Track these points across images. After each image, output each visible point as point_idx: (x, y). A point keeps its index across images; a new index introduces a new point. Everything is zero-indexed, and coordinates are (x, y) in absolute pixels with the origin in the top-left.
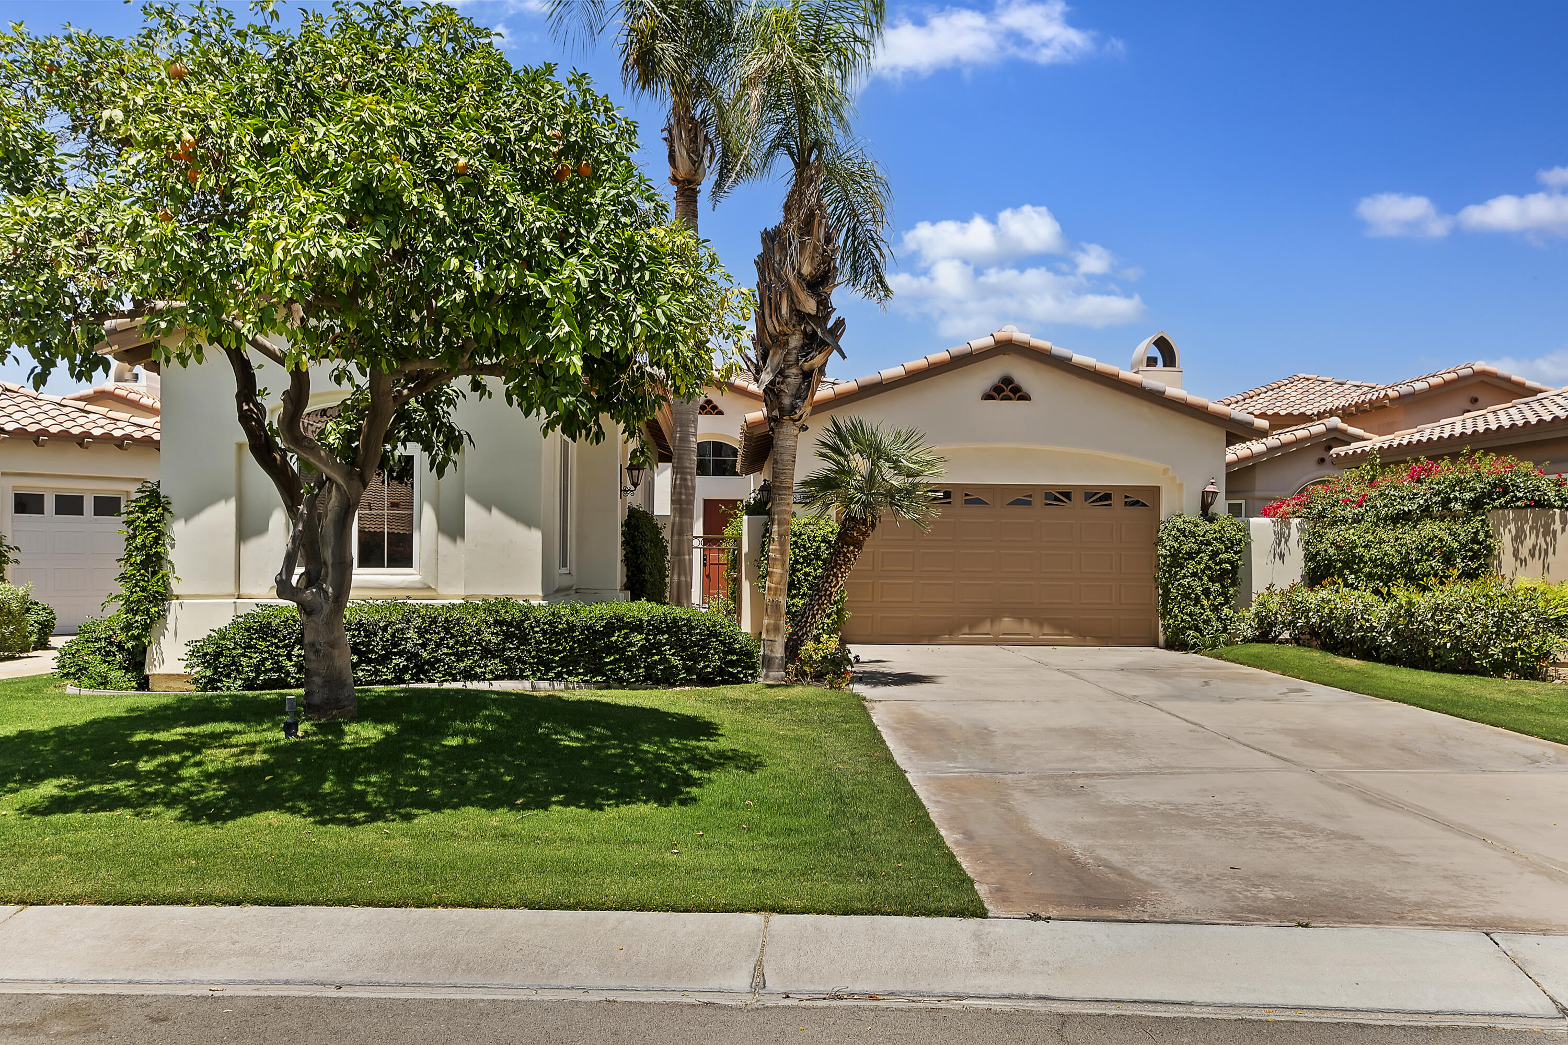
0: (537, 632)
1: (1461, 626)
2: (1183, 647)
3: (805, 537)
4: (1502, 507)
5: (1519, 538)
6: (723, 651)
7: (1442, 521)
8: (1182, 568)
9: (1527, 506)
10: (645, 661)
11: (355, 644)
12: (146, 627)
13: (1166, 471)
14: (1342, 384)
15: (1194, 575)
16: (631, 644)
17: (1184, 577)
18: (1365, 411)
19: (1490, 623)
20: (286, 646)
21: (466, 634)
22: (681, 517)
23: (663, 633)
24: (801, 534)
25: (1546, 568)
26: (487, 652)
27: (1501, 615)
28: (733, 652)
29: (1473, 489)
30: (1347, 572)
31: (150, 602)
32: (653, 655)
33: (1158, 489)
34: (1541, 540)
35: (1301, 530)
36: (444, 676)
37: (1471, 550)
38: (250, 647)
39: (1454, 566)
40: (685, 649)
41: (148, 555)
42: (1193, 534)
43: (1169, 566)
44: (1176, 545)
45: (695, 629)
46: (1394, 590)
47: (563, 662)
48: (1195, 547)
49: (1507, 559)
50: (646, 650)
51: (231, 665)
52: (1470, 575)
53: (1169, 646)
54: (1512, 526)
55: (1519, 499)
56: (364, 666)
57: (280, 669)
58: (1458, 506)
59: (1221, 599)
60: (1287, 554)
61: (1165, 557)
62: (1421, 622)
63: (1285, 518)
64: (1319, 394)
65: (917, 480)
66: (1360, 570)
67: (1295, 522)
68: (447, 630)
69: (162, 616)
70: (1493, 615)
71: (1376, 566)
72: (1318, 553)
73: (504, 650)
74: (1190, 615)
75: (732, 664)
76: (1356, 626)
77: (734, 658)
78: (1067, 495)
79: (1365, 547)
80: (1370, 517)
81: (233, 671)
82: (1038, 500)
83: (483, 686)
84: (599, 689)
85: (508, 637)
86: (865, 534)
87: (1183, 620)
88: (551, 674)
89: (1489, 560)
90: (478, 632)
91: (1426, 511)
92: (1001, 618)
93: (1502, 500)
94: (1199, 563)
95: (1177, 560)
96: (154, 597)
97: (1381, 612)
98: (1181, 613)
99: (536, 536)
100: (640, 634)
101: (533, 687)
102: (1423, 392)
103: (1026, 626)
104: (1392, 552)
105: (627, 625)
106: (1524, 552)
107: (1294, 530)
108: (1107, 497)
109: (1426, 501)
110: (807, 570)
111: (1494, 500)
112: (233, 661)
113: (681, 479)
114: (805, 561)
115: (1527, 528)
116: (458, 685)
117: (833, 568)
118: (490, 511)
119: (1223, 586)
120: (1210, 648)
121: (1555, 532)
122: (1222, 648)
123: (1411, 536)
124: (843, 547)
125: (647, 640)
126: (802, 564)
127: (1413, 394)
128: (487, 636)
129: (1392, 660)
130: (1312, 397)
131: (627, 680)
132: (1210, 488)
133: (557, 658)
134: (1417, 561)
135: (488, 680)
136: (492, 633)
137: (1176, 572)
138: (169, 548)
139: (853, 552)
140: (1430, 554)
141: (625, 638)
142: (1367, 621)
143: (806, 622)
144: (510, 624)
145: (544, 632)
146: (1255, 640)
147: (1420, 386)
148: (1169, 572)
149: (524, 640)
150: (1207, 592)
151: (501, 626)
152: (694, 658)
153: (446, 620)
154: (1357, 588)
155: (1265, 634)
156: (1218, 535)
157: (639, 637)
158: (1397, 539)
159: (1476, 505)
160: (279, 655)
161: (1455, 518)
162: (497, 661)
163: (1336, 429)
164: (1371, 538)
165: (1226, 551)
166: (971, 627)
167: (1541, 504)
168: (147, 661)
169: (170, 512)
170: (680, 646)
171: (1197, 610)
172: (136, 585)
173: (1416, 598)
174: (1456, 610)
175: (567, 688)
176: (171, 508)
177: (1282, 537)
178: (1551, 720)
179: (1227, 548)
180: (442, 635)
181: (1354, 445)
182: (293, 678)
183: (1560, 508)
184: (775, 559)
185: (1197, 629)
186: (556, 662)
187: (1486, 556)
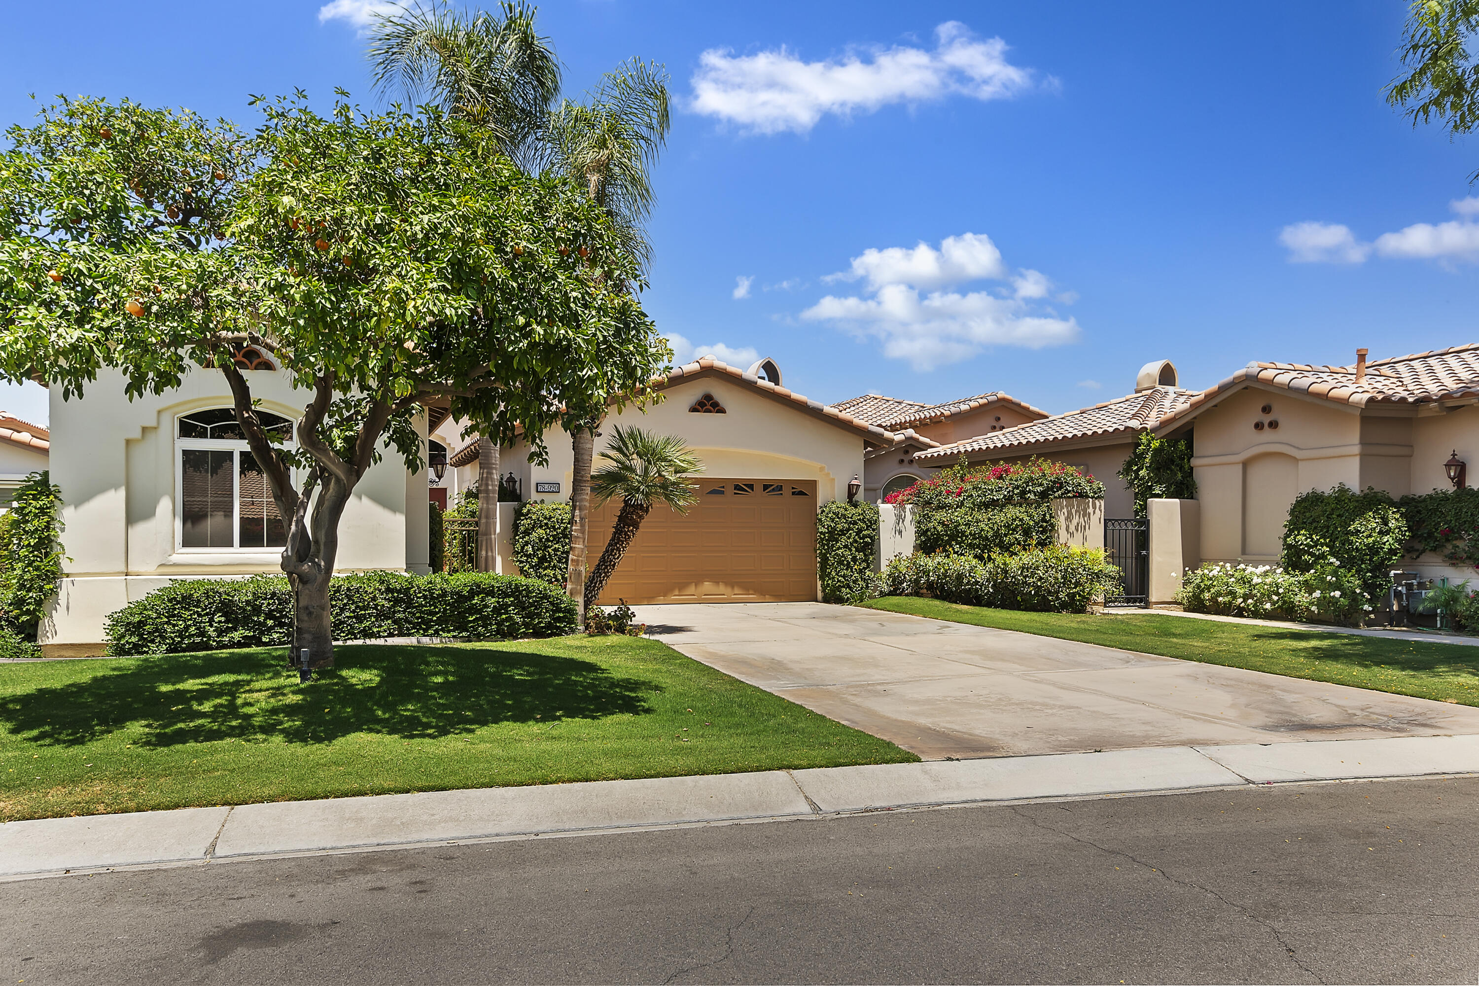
0: (420, 598)
1: (1041, 579)
2: (840, 600)
3: (555, 520)
4: (1060, 497)
5: (1069, 518)
6: (552, 610)
7: (1021, 506)
8: (837, 542)
9: (1074, 496)
10: (496, 619)
11: (271, 611)
12: (39, 603)
13: (822, 469)
14: (900, 403)
15: (846, 546)
16: (486, 606)
17: (839, 548)
18: (927, 424)
19: (1059, 576)
20: (207, 614)
21: (365, 600)
22: (487, 504)
23: (509, 596)
24: (551, 517)
25: (1085, 538)
26: (382, 615)
27: (1066, 570)
28: (559, 610)
29: (1041, 485)
30: (953, 543)
31: (43, 580)
32: (502, 614)
33: (814, 483)
34: (1082, 520)
35: (913, 513)
36: (347, 635)
37: (1041, 526)
38: (174, 616)
39: (1031, 537)
40: (524, 609)
41: (40, 538)
42: (844, 516)
43: (827, 540)
44: (833, 525)
45: (532, 593)
46: (993, 556)
47: (439, 622)
48: (846, 526)
49: (1062, 532)
50: (497, 610)
51: (155, 632)
52: (1042, 544)
53: (826, 600)
54: (1065, 510)
55: (1069, 492)
56: (277, 629)
57: (202, 633)
58: (1032, 497)
59: (864, 565)
60: (903, 530)
61: (824, 534)
62: (1013, 577)
63: (902, 505)
64: (886, 410)
65: (684, 475)
66: (963, 541)
67: (909, 507)
68: (349, 598)
69: (54, 592)
70: (1061, 571)
71: (975, 539)
72: (928, 530)
73: (394, 612)
74: (844, 576)
75: (559, 619)
76: (965, 581)
77: (561, 615)
78: (751, 487)
79: (966, 525)
80: (968, 504)
81: (156, 637)
82: (730, 490)
83: (380, 642)
84: (464, 642)
85: (397, 602)
86: (641, 517)
87: (839, 581)
88: (431, 632)
89: (1052, 534)
90: (374, 599)
91: (1009, 500)
92: (702, 582)
93: (1060, 492)
94: (849, 538)
95: (833, 535)
96: (46, 575)
97: (982, 572)
98: (837, 575)
99: (400, 520)
100: (493, 597)
101: (419, 642)
102: (966, 412)
103: (722, 588)
104: (987, 528)
105: (483, 591)
106: (1072, 528)
107: (908, 513)
108: (780, 488)
109: (1009, 492)
110: (557, 546)
111: (1055, 492)
112: (157, 628)
113: (487, 473)
114: (554, 539)
115: (1073, 511)
116: (360, 642)
117: (616, 544)
118: (361, 498)
119: (865, 555)
120: (860, 600)
121: (1089, 514)
122: (867, 601)
123: (1000, 517)
124: (624, 527)
125: (498, 602)
126: (552, 541)
127: (960, 414)
128: (381, 602)
129: (989, 605)
130: (882, 412)
131: (483, 635)
132: (854, 482)
133: (435, 618)
134: (1006, 535)
135: (384, 637)
136: (385, 599)
137: (833, 545)
138: (60, 532)
139: (632, 531)
140: (1014, 530)
141: (482, 601)
142: (973, 577)
143: (595, 586)
144: (399, 592)
145: (425, 597)
146: (891, 594)
147: (964, 407)
148: (828, 545)
149: (409, 604)
150: (854, 559)
151: (393, 594)
152: (531, 616)
153: (348, 589)
154: (962, 554)
155: (895, 591)
156: (862, 517)
157: (493, 600)
158: (989, 519)
159: (1044, 495)
160: (201, 622)
161: (1029, 504)
162: (390, 622)
163: (911, 438)
164: (970, 518)
165: (867, 529)
166: (679, 591)
167: (1082, 495)
168: (39, 633)
169: (60, 500)
170: (521, 606)
171: (849, 573)
172: (29, 565)
173: (1008, 560)
174: (1037, 568)
175: (441, 642)
176: (60, 496)
177: (900, 518)
178: (1138, 639)
179: (868, 527)
180: (345, 601)
181: (930, 450)
182: (214, 641)
183: (1092, 497)
184: (577, 537)
185: (849, 587)
186: (433, 621)
187: (1051, 531)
────
Starting at the line above that contains "116: (458, 685)", write out each line exactly until the line that contains "164: (1371, 538)" has been written, and stop there.

116: (458, 685)
117: (833, 568)
118: (490, 511)
119: (1223, 586)
120: (1210, 648)
121: (1555, 532)
122: (1222, 648)
123: (1411, 536)
124: (843, 547)
125: (647, 640)
126: (802, 564)
127: (1413, 394)
128: (487, 636)
129: (1392, 660)
130: (1312, 397)
131: (627, 680)
132: (1210, 488)
133: (557, 658)
134: (1417, 561)
135: (488, 680)
136: (492, 633)
137: (1176, 572)
138: (169, 548)
139: (853, 552)
140: (1430, 554)
141: (625, 638)
142: (1367, 621)
143: (806, 622)
144: (510, 624)
145: (544, 632)
146: (1255, 640)
147: (1420, 386)
148: (1169, 572)
149: (524, 640)
150: (1207, 592)
151: (501, 626)
152: (694, 658)
153: (446, 620)
154: (1357, 588)
155: (1265, 634)
156: (1218, 535)
157: (639, 637)
158: (1397, 539)
159: (1476, 505)
160: (279, 655)
161: (1455, 518)
162: (497, 661)
163: (1336, 429)
164: (1371, 538)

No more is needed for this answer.